Stored data –
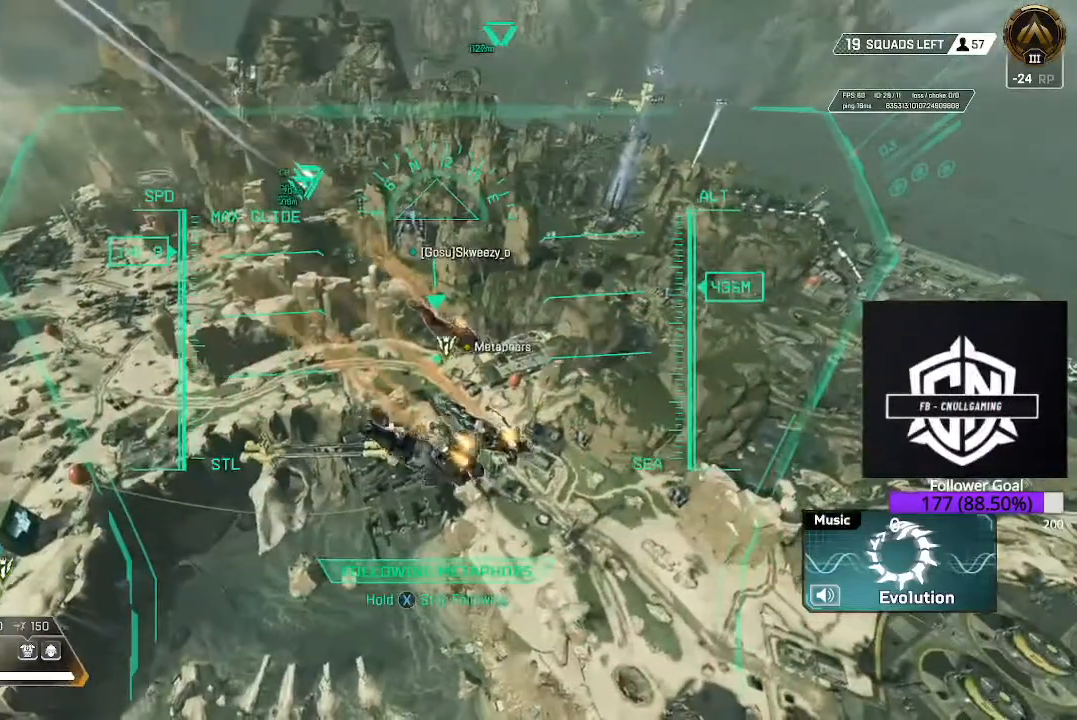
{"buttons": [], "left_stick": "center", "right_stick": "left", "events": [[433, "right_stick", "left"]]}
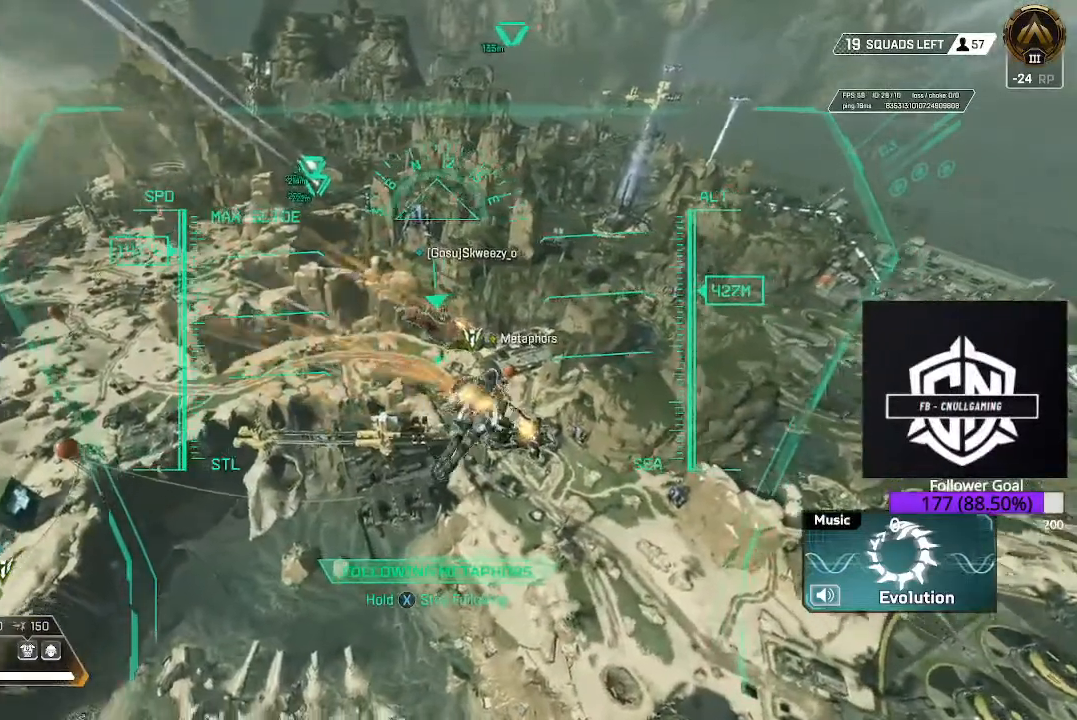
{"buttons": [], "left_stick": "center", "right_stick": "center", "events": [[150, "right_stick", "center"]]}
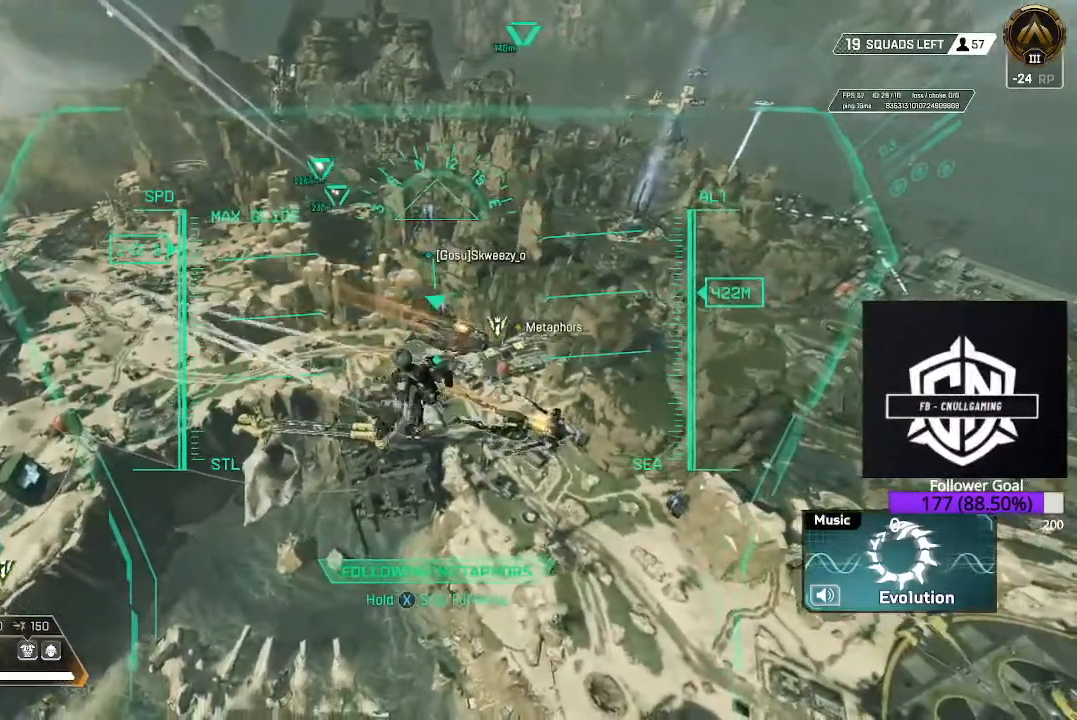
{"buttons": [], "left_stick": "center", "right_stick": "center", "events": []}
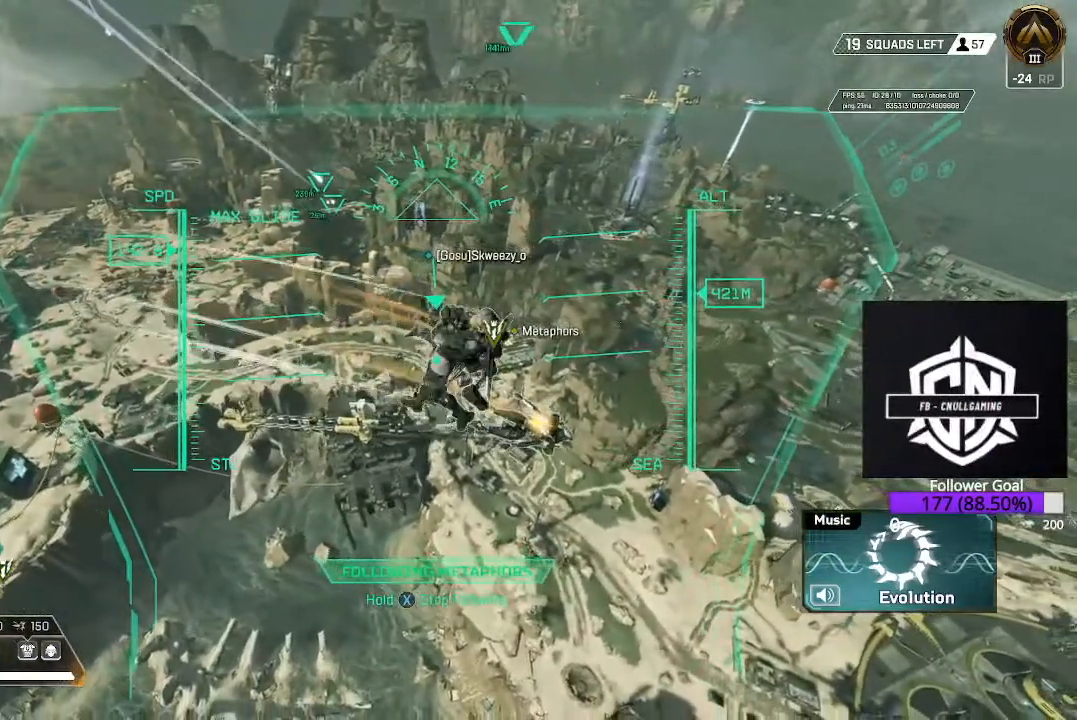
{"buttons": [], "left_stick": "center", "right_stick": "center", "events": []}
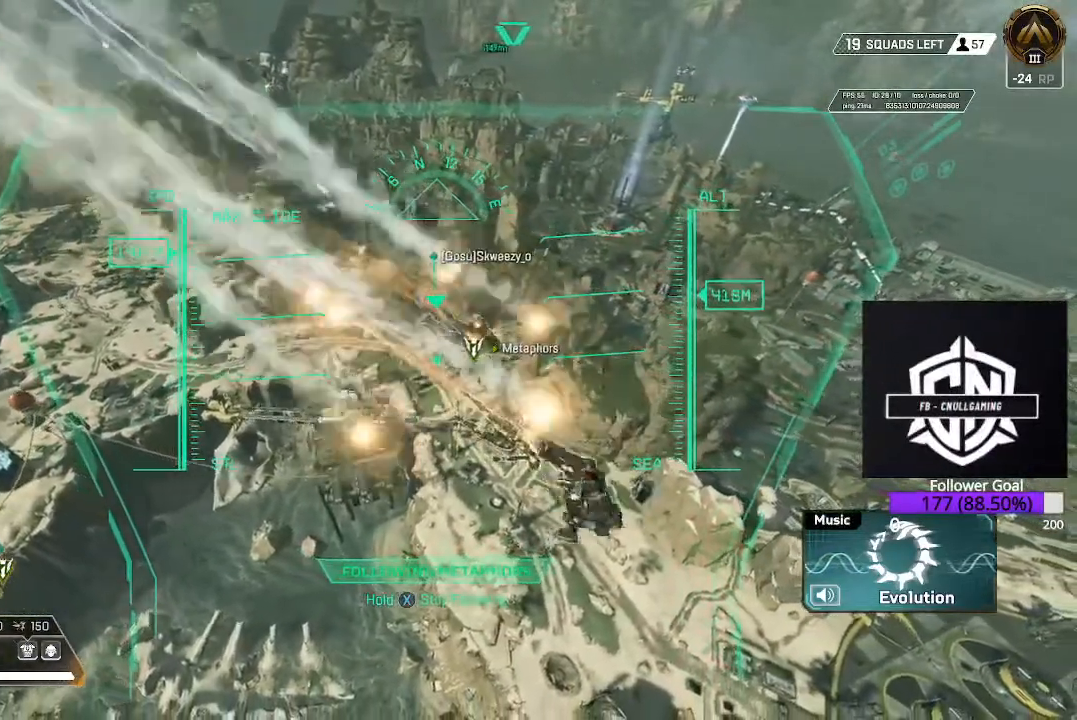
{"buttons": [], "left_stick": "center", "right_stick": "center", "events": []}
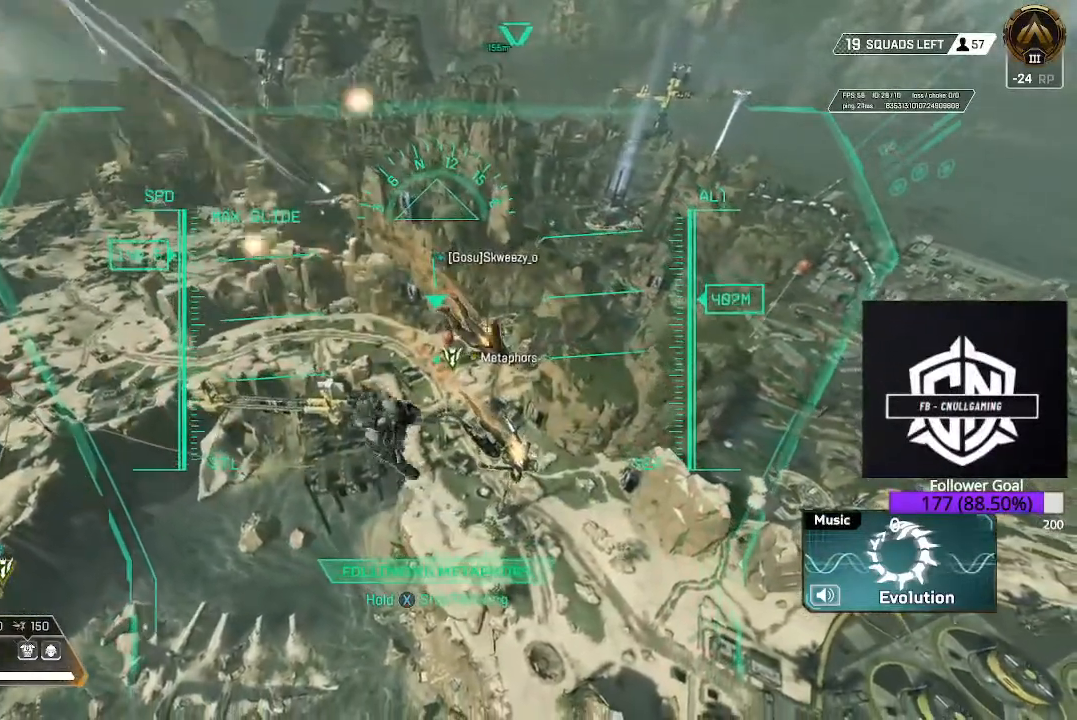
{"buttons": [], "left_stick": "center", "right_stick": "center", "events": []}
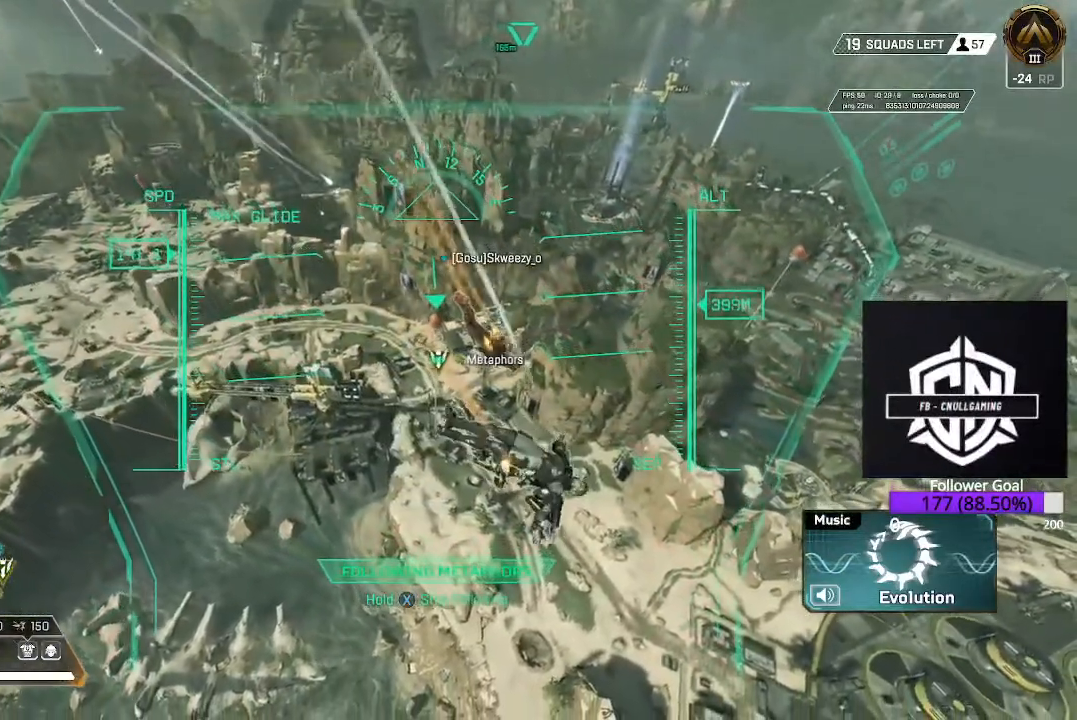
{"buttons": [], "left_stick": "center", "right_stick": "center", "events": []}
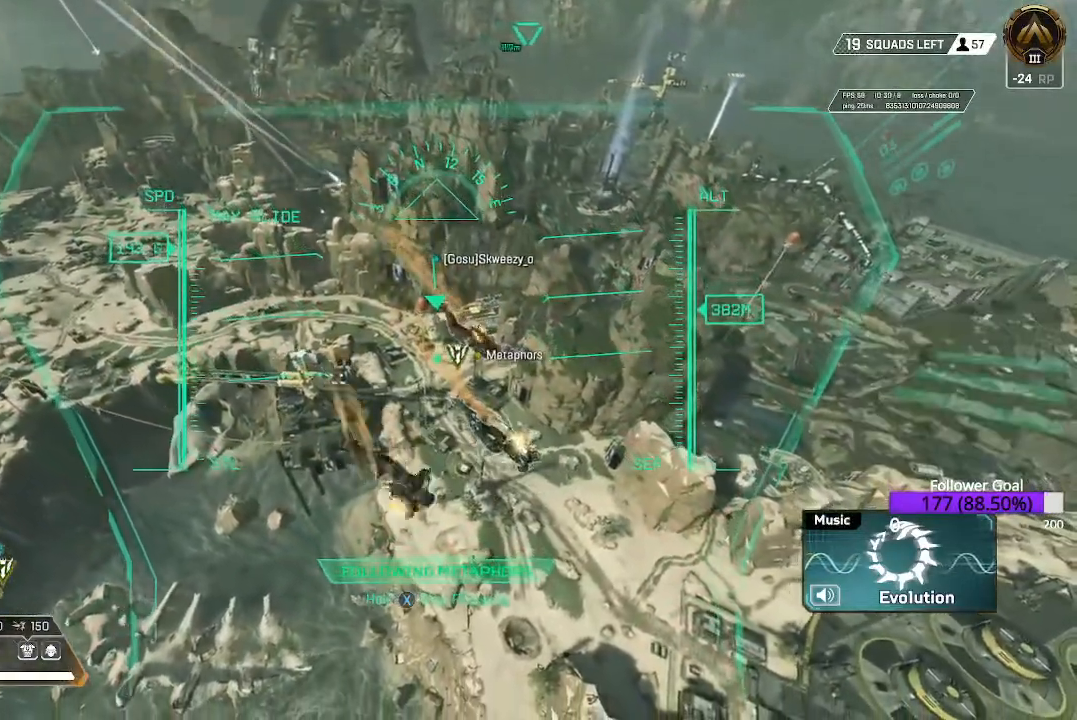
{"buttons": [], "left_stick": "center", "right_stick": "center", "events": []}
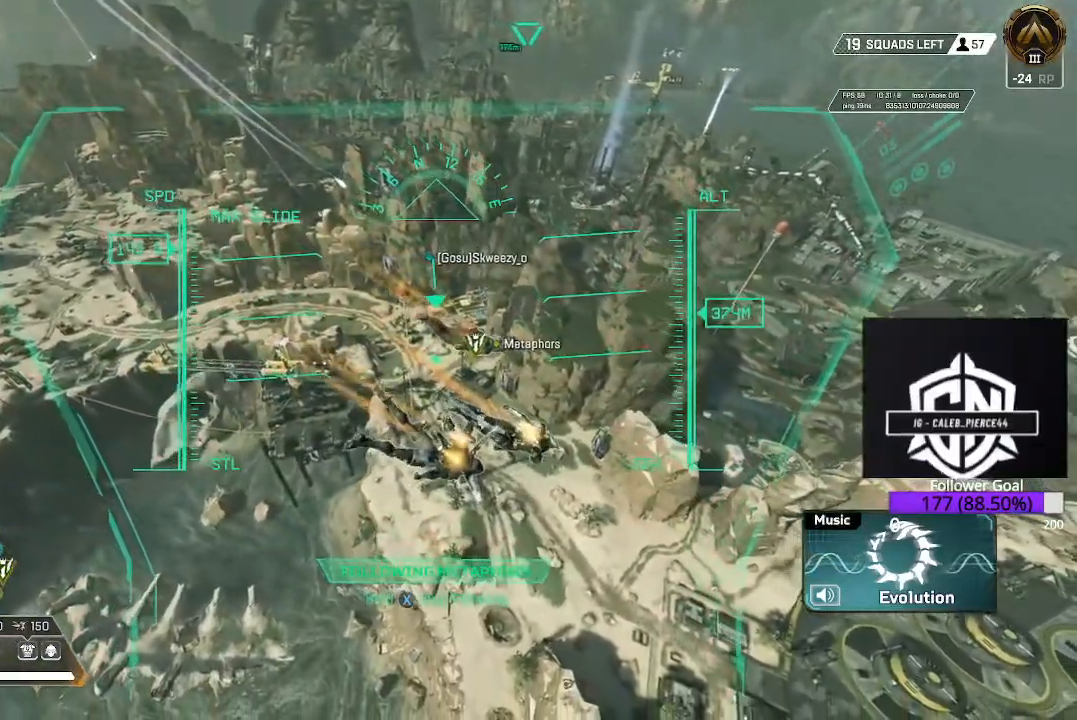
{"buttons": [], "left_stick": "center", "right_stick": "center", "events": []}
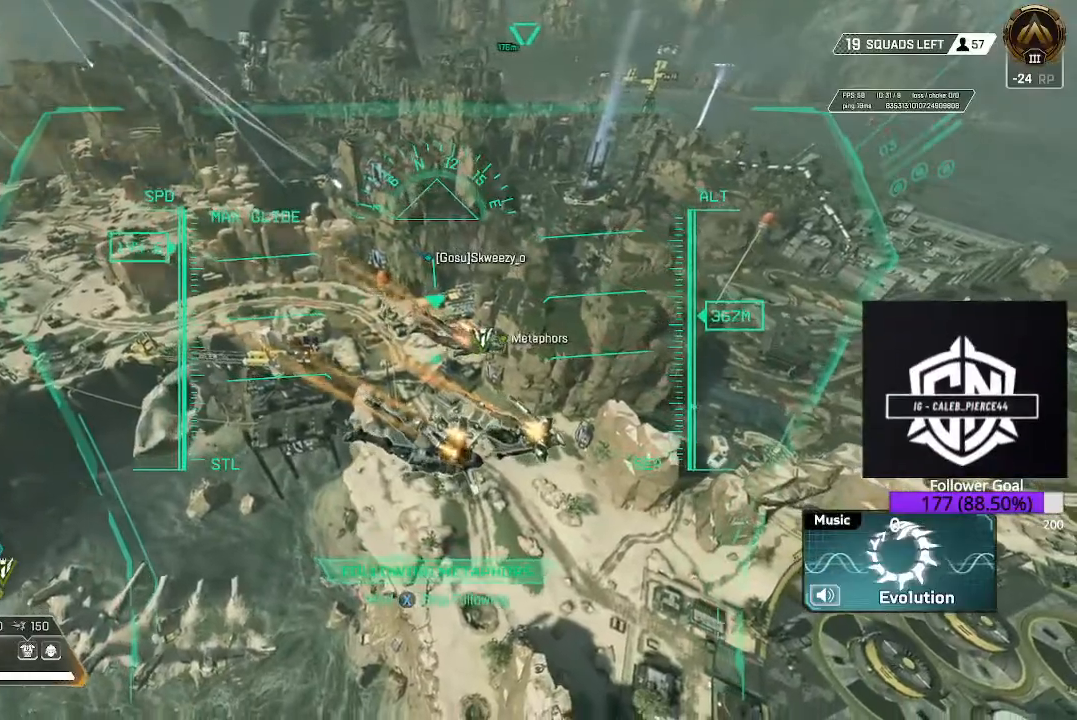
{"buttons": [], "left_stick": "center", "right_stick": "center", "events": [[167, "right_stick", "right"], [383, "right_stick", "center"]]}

What the task asks – Would you copy out the material above exactly, without the pictures in it?

Answer to the problem –
{"buttons": [], "left_stick": "center", "right_stick": "left", "events": [[433, "right_stick", "left"]]}
{"buttons": [], "left_stick": "center", "right_stick": "center", "events": [[150, "right_stick", "center"]]}
{"buttons": [], "left_stick": "center", "right_stick": "center", "events": []}
{"buttons": [], "left_stick": "center", "right_stick": "center", "events": []}
{"buttons": [], "left_stick": "center", "right_stick": "center", "events": []}
{"buttons": [], "left_stick": "center", "right_stick": "center", "events": []}
{"buttons": [], "left_stick": "center", "right_stick": "center", "events": []}
{"buttons": [], "left_stick": "center", "right_stick": "center", "events": []}
{"buttons": [], "left_stick": "center", "right_stick": "center", "events": []}
{"buttons": [], "left_stick": "center", "right_stick": "center", "events": [[167, "right_stick", "right"], [383, "right_stick", "center"]]}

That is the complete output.